*ABOUT THIS EXERCISE*
Write out the text of every row below word for word, and leave the pictures out of your answer.

[Records from a data source]
---------------

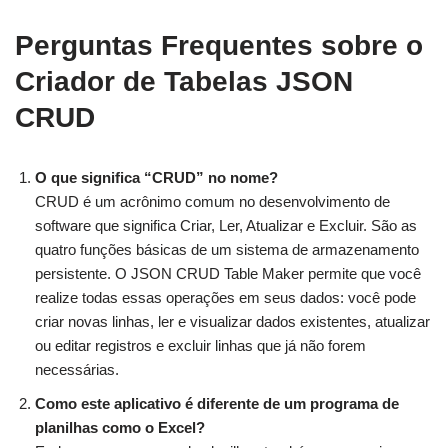
Perguntas Frequentes sobre o
Criador de Tabelas JSON
CRUD
O que significa “CRUD” no nome?
CRUD é um acrônimo comum no desenvolvimento de
software que significa Criar, Ler, Atualizar e Excluir. São as
quatro funções básicas de um sistema de armazenamento
persistente. O JSON CRUD Table Maker permite que você
realize todas essas operações em seus dados: você pode
criar novas linhas, ler e visualizar dados existentes, atualizar
ou editar registros e excluir linhas que já não forem
necessárias.
Como este aplicativo é diferente de um programa de
planilhas como o Excel?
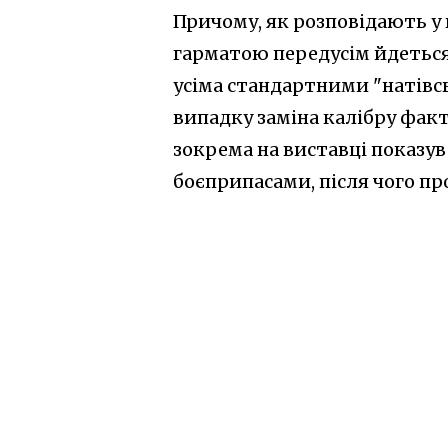
Причому, як розповідають у
гарматою передусім йдеться 
усіма стандартними "натівс
випадку заміна калібру фак
зокрема на виставці показу
боєприпасами, після чого пр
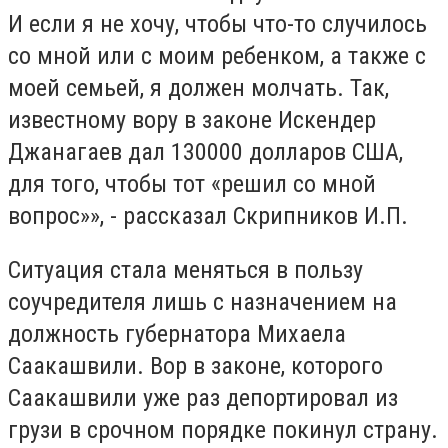
И если я не хочу, чтобы что-то случилось
со мной или с моим ребенком, а также с
моей семьей, я должен молчать. Так,
известному вору в законе Искендер
Джанагаев дал 130000 долларов США,
для того, чтобы тот «решил со мной
вопрос»», - рассказал Скрипников И.П.
Ситуация стала меняться в пользу
соучредителя лишь с назначением на
должность губернатора Михаела
Саакашвили. Вор в законе, которого
Саакашвили уже раз депортировал из
грузи в срочном порядке покинул страну.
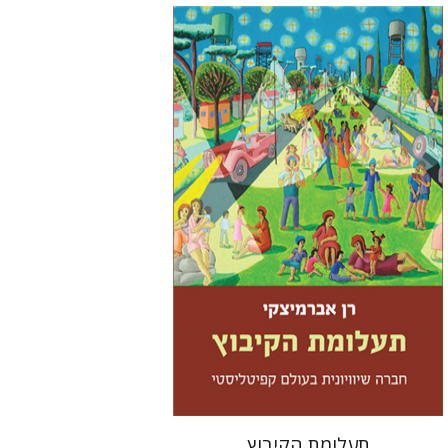
רן אברמיצקי
עמנואל לוטם
הנחת אתר ספר מודפס
$32
$35
תעלומת הקיבוץ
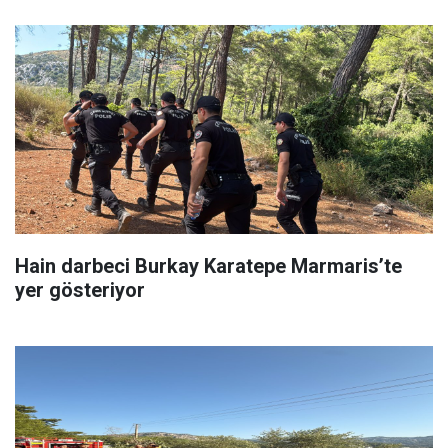
Hain darbeci Burkay Karatepe Marmaris’te
yer gösteriyor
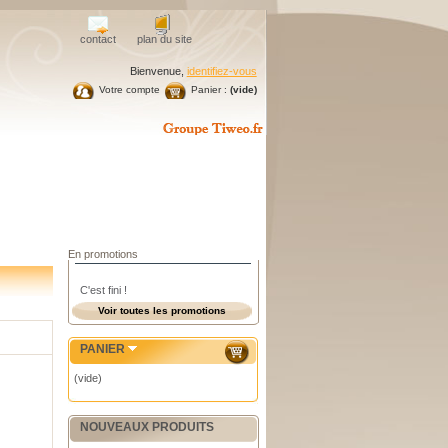
contact
plan du site
Bienvenue,
identifiez-vous
Votre compte
Panier :
(vide)
En promotions
C'est fini !
Voir toutes les promotions
PANIER
(vide)
NOUVEAUX PRODUITS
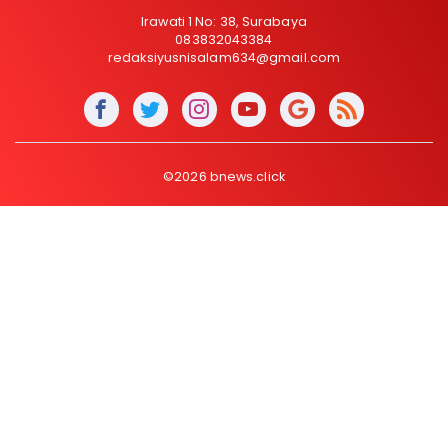
Irawati 1 No: 38, Surabaya
083832043384
redaksiyusnisalam634@gmail.com
©2026 bnews.click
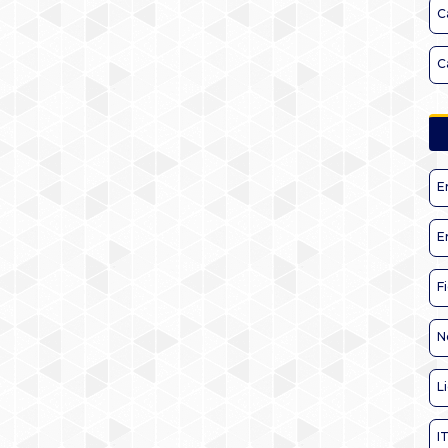
C
C
E
E
F
N
L
I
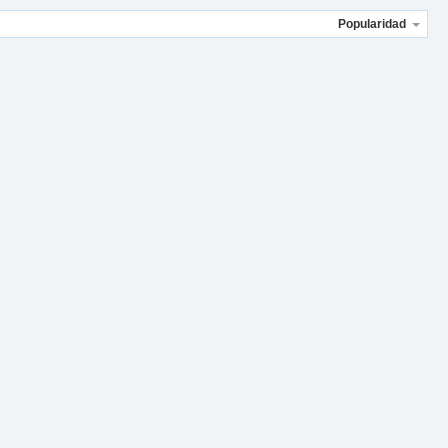
Popularidad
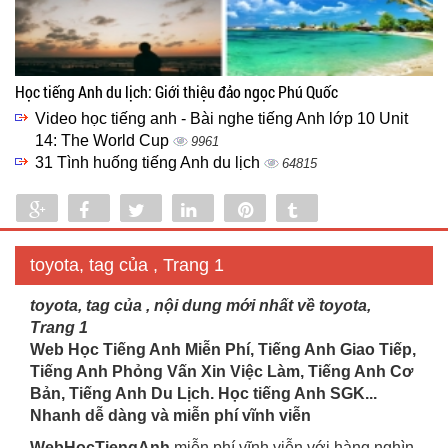
Học tiếng Anh du lịch: Giới thiệu đảo ngọc Phú Quốc
Video học tiếng anh - Bài nghe tiếng Anh lớp 10 Unit
14: The World Cup
9961
31 Tình huống tiếng Anh du lịch
64815
Share
Share
Tweet
Share
Pin
Tumblr
0
toyota, tag của , Trang 1
toyota, tag của , nội dung mới nhất về toyota,
Trang 1
Web Học Tiếng Anh Miễn Phí, Tiếng Anh Giao Tiếp,
Tiếng Anh Phỏng Vấn Xin Việc Làm, Tiếng Anh Cơ
Bản, Tiếng Anh Du Lịch. Học tiếng Anh SGK...
Nhanh dễ dàng và miễn phí vĩnh viễn
WebHocTiengAnh
miễn phí vĩnh viễn với hàng nghìn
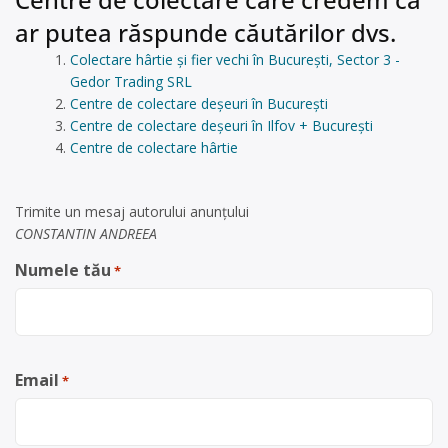
ar putea răspunde căutărilor dvs.
Colectare hârtie și fier vechi în București, Sector 3 -
Gedor Trading SRL
Centre de colectare deșeuri în București
Centre de colectare deșeuri în Ilfov + București
Centre de colectare hârtie
Trimite un mesaj autorului anunţului
CONSTANTIN ANDREEA
Numele tău
*
Email
*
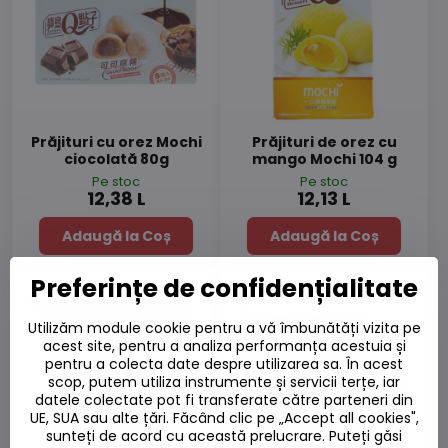
Prăjituri cu orez Mochi
Prăjituri de orez cu
ciocolată 80g
mango Mochi 104 g
Pe stoc
Pe stoc
12,38 L
12,13 L
Adaugă la Coș
Adaugă la Coș
Preferințe de confidențialitate
Utilizăm module cookie pentru a vă îmbunătăți vizita pe
acest site, pentru a analiza performanța acestuia și
pentru a colecta date despre utilizarea sa. În acest
scop, putem utiliza instrumente și servicii terțe, iar
datele colectate pot fi transferate către parteneri din
UE, SUA sau alte țări. Făcând clic pe „Accept all cookies",
sunteți de acord cu această prelucrare. Puteți găsi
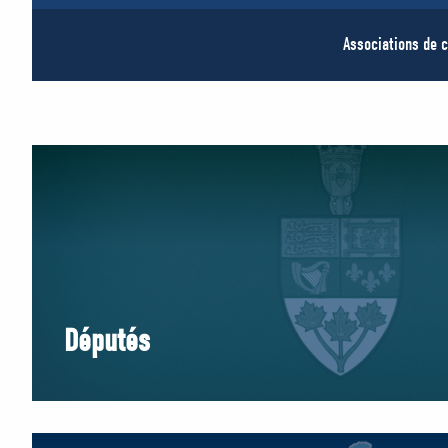
Associations de c
Députés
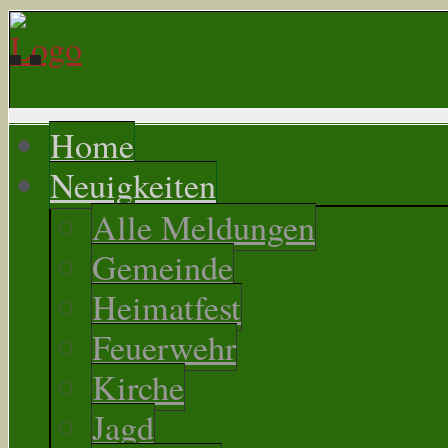
Home
Neuigkeiten
Alle Meldungen
Gemeinde
Heimatfest
Feuerwehr
Kirche
Jagd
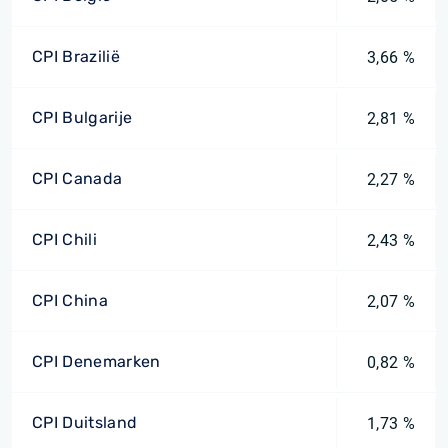
CPI Brazilië
3,66 %
CPI Bulgarije
2,81 %
CPI Canada
2,27 %
CPI Chili
2,43 %
CPI China
2,07 %
CPI Denemarken
0,82 %
CPI Duitsland
1,73 %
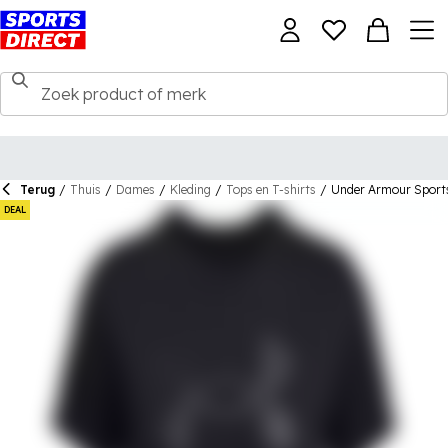
Terug
/
Thuis
/
Dames
/
Kleding
/
Tops en T-shirts
/
Under Armour Sports
DEAL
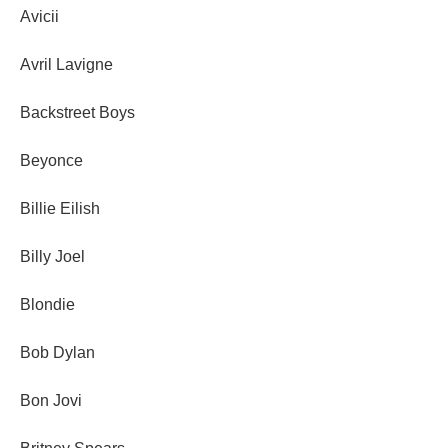
Avicii
Avril Lavigne
Backstreet Boys
Beyonce
Billie Eilish
Billy Joel
Blondie
Bob Dylan
Bon Jovi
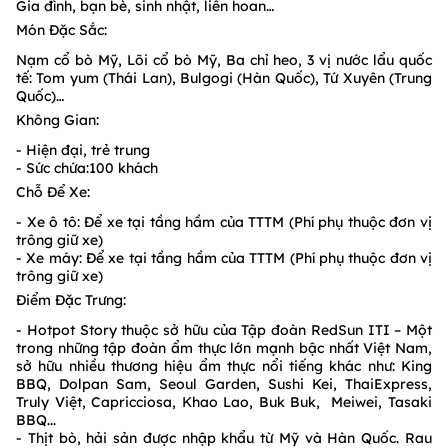
Gia đình, bạn bè, sinh nhật, liên hoan…
Món Đặc Sắc:
Nạm cổ bò Mỹ, Lõi cổ bò Mỹ, Ba chỉ heo, 3 vị nước lẩu quốc
tế: Tom yum (Thái Lan), Bulgogi (Hàn Quốc), Tứ Xuyên (Trung
Quốc)…
Không Gian:
- Hiện đại, trẻ trung
- Sức chứa:100 khách
Chỗ Để Xe:
- Xe ô tô: Để xe tại tầng hầm của TTTM (Phí phụ thuộc đơn vị
trông giữ xe)
- Xe máy: Để xe tại tầng hầm của TTTM (Phí phụ thuộc đơn vị
trông giữ xe)
Điểm Đặc Trưng:
- Hotpot Story thuộc sở hữu của Tập đoàn RedSun ITI – Một
trong những tập đoàn ẩm thực lớn mạnh bậc nhất Việt Nam,
sở hữu nhiều thương hiệu ẩm thực nổi tiếng khác như: King
BBQ, Dolpan Sam, Seoul Garden, Sushi Kei, ThaiExpress,
Truly Việt, Capricciosa, Khao Lao, Buk Buk, Meiwei, Tasaki
BBQ...
- Thịt bò, hải sản được nhập khẩu từ Mỹ và Hàn Quốc. Rau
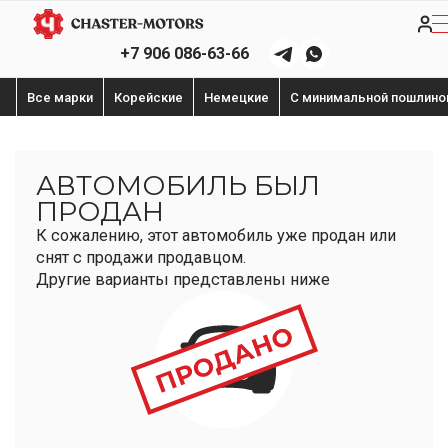
+7 906 086-63-66
Все марки
Корейские
Немецкие
С минимальной пошлино
АВТОМОБИЛЬ БЫЛ
ПРОДАН
К сожалению, этот автомобиль уже продан или
снят с продажи продавцом.
Другие варианты представлены ниже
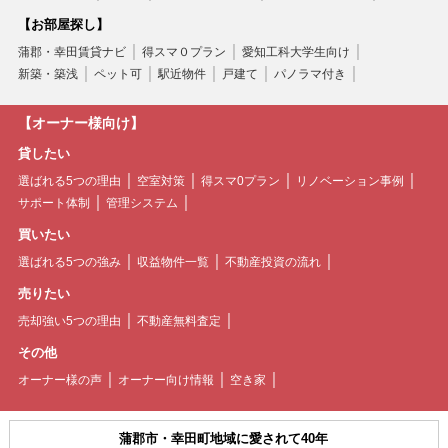
【お部屋探し】
蒲郡・幸田賃貸ナビ
得スマ０プラン
愛知工科大学生向け
新築・築浅
ペット可
駅近物件
戸建て
パノラマ付き
【オーナー様向け】
貸したい
選ばれる5つの理由
空室対策
得スマ0プラン
リノベーション事例
サポート体制
管理システム
買いたい
選ばれる5つの強み
収益物件一覧
不動産投資の流れ
売りたい
売却強い5つの理由
不動産無料査定
その他
オーナー様の声
オーナー向け情報
空き家
蒲郡市・幸田町地域に愛されて40年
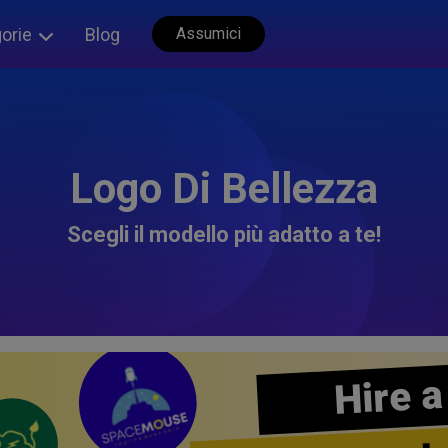
orie
Blog
Assumici
Logo Di Bellezza
Scegli il modello più adatto a te!
Hire a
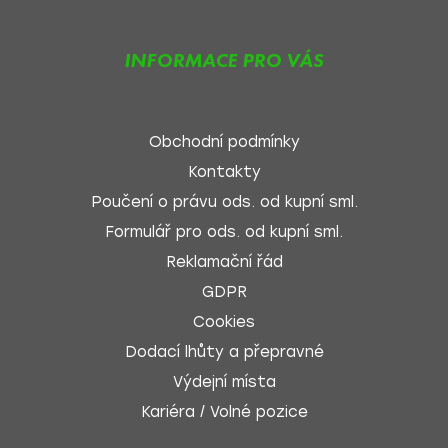
INFORMACE PRO VÁS
Obchodní podmínky
Kontakty
Poučení o právu ods. od kupní sml.
Formulář pro ods. od kupní sml.
Reklamační řád
GDPR
Cookies
Dodací lhůty a přepravné
Výdejní místa
Kariéra / Volné pozice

---------------

*EXERCISE OUTPUT*
Perguntas Frequentes sobre o
Criador de Tabelas JSON
CRUD
O que significa “CRUD” no nome?
CRUD é um acrônimo comum no desenvolvimento de
software que significa Criar, Ler, Atualizar e Excluir. São as
quatro funções básicas de um sistema de armazenamento
persistente. O JSON CRUD Table Maker permite que você
realize todas essas operações em seus dados: você pode
criar novas linhas, ler e visualizar dados existentes, atualizar
ou editar registros e excluir linhas que já não forem
necessárias.
Como este aplicativo é diferente de um programa de
planilhas como o Excel?
Причому, як розповідають у
гарматою передусім йдеться 
усіма стандартними "натівс
випадку заміна калібру фак
зокрема на виставці показу
боєприпасами, після чого пр
И если я не хочу, чтобы что-то случилось
со мной или с моим ребенком, а также с
моей семьей, я должен молчать. Так,
известному вору в законе Искендер
Джанагаев дал 130000 долларов США,
для того, чтобы тот «решил со мной
вопрос»», - рассказал Скрипников И.П.
Ситуация стала меняться в пользу
соучредителя лишь с назначением на
должность губернатора Михаела
Саакашвили. Вор в законе, которого
Саакашвили уже раз депортировал из
грузи в срочном порядке покинул страну.
רן אברמיצקי
עמנואל לוטם
הנחת אתר ספר מודפס
$32
$35
תעלומת הקיבוץ
Hain darbeci Burkay Karatepe Marmaris’te
yer gösteriyor
contact
plan du site
Bienvenue,
identifiez-vous
Votre compte
Panier :
(vide)
En promotions
C'est fini !
Voir toutes les promotions
PANIER
(vide)
NOUVEAUX PRODUITS
Irawati 1 No: 38, Surabaya
083832043384
redaksiyusnisalam634@gmail.com
©2026 bnews.click
C
C
E
E
F
N
L
I
Popularidad
Học tiếng Anh du lịch: Giới thiệu đảo ngọc Phú Quốc
Video học tiếng anh - Bài nghe tiếng Anh lớp 10 Unit
14: The World Cup
9961
31 Tình huống tiếng Anh du lịch
64815
Share
Share
Tweet
Share
Pin
Tumblr
0
toyota, tag của , Trang 1
toyota, tag của , nội dung mới nhất về toyota,
Trang 1
Web Học Tiếng Anh Miễn Phí, Tiếng Anh Giao Tiếp,
Tiếng Anh Phỏng Vấn Xin Việc Làm, Tiếng Anh Cơ
Bản, Tiếng Anh Du Lịch. Học tiếng Anh SGK...
Nhanh dễ dàng và miễn phí vĩnh viễn
WebHocTiengAnh
miễn phí vĩnh viễn với hàng nghìn
ar putea răspunde căutărilor dvs.
Colectare hârtie și fier vechi în București, Sector 3 -
Gedor Trading SRL
Centre de colectare deșeuri în București
Centre de colectare deșeuri în Ilfov + București
Centre de colectare hârtie
Trimite un mesaj autorului anunţului
CONSTANTIN ANDREEA
Numele tău
*
Email
*
Prăjituri cu orez Mochi
Prăjituri de orez cu
ciocolată 80g
mango Mochi 104 g
Pe stoc
Pe stoc
12,38 L
12,13 L
Adaugă la Coș
Adaugă la Coș
Preferințe de confidențialitate
Utilizăm module cookie pentru a vă îmbunătăți vizita pe
acest site, pentru a analiza performanța acestuia și
pentru a colecta date despre utilizarea sa. În acest
scop, putem utiliza instrumente și servicii terțe, iar
datele colectate pot fi transferate către parteneri din
UE, SUA sau alte țări. Făcând clic pe „Accept all cookies",
sunteți de acord cu această prelucrare. Puteți găsi
Associations de c
Députés
Home
Neuigkeiten
Alle Meldungen
Gemeinde
Heimatfest
Feuerwehr
Kirche
Jagd
CPI Brazilië
3,66 %
CPI Bulgarije
2,81 %
CPI Canada
2,27 %
CPI Chili
2,43 %
CPI China
2,07 %
CPI Denemarken
0,82 %
CPI Duitsland
1,73 %
Terug
/
Thuis
/
Dames
/
Kleding
/
Tops en T-shirts
/
Under Armour Sports
DEAL
Avicii
Avril Lavigne
Backstreet Boys
Beyonce
Billie Eilish
Billy Joel
Blondie
Bob Dylan
Bon Jovi
Gia đình, bạn bè, sinh nhật, liên hoan…
Món Đặc Sắc:
Nạm cổ bò Mỹ, Lõi cổ bò Mỹ, Ba chỉ heo, 3 vị nước lẩu quốc
tế: Tom yum (Thái Lan), Bulgogi (Hàn Quốc), Tứ Xuyên (Trung
Quốc)…
Không Gian:
- Hiện đại, trẻ trung
- Sức chứa:100 khách
Chỗ Để Xe:
- Xe ô tô: Để xe tại tầng hầm của TTTM (Phí phụ thuộc đơn vị
trông giữ xe)
- Xe máy: Để xe tại tầng hầm của TTTM (Phí phụ thuộc đơn vị
trông giữ xe)
Điểm Đặc Trưng:
- Hotpot Story thuộc sở hữu của Tập đoàn RedSun ITI – Một
trong những tập đoàn ẩm thực lớn mạnh bậc nhất Việt Nam,
sở hữu nhiều thương hiệu ẩm thực nổi tiếng khác như: King
BBQ, Dolpan Sam, Seoul Garden, Sushi Kei, ThaiExpress,
Truly Việt, Capricciosa, Khao Lao, Buk Buk, Meiwei, Tasaki
BBQ...
- Thịt bò, hải sản được nhập khẩu từ Mỹ và Hàn Quốc. Rau
+7 906 086-63-66
Все марки
Корейские
Немецкие
С минимальной пошлино
АВТОМОБИЛЬ БЫЛ
ПРОДАН
К сожалению, этот автомобиль уже продан или
снят с продажи продавцом.
Другие варианты представлены ниже
【お部屋探し】
蒲郡・幸田賃貸ナビ
得スマ０プラン
愛知工科大学生向け
新築・築浅
ペット可
駅近物件
戸建て
パノラマ付き
【オーナー様向け】
貸したい
選ばれる5つの理由
空室対策
得スマ0プラン
リノベーション事例
サポート体制
管理システム
買いたい
選ばれる5つの強み
収益物件一覧
不動産投資の流れ
売りたい
売却強い5つの理由
不動産無料査定
その他
オーナー様の声
オーナー向け情報
空き家
蒲郡市・幸田町地域に愛されて40年
orie
Blog
Assumici
Logo Di Bellezza
Scegli il modello più adatto a te!
Hire a
INFORMACE PRO VÁS
Obchodní podmínky
Kontakty
Poučení o právu ods. od kupní sml.
Formulář pro ods. od kupní sml.
Reklamační řád
GDPR
Cookies
Dodací lhůty a přepravné
Výdejní místa
Kariéra / Volné pozice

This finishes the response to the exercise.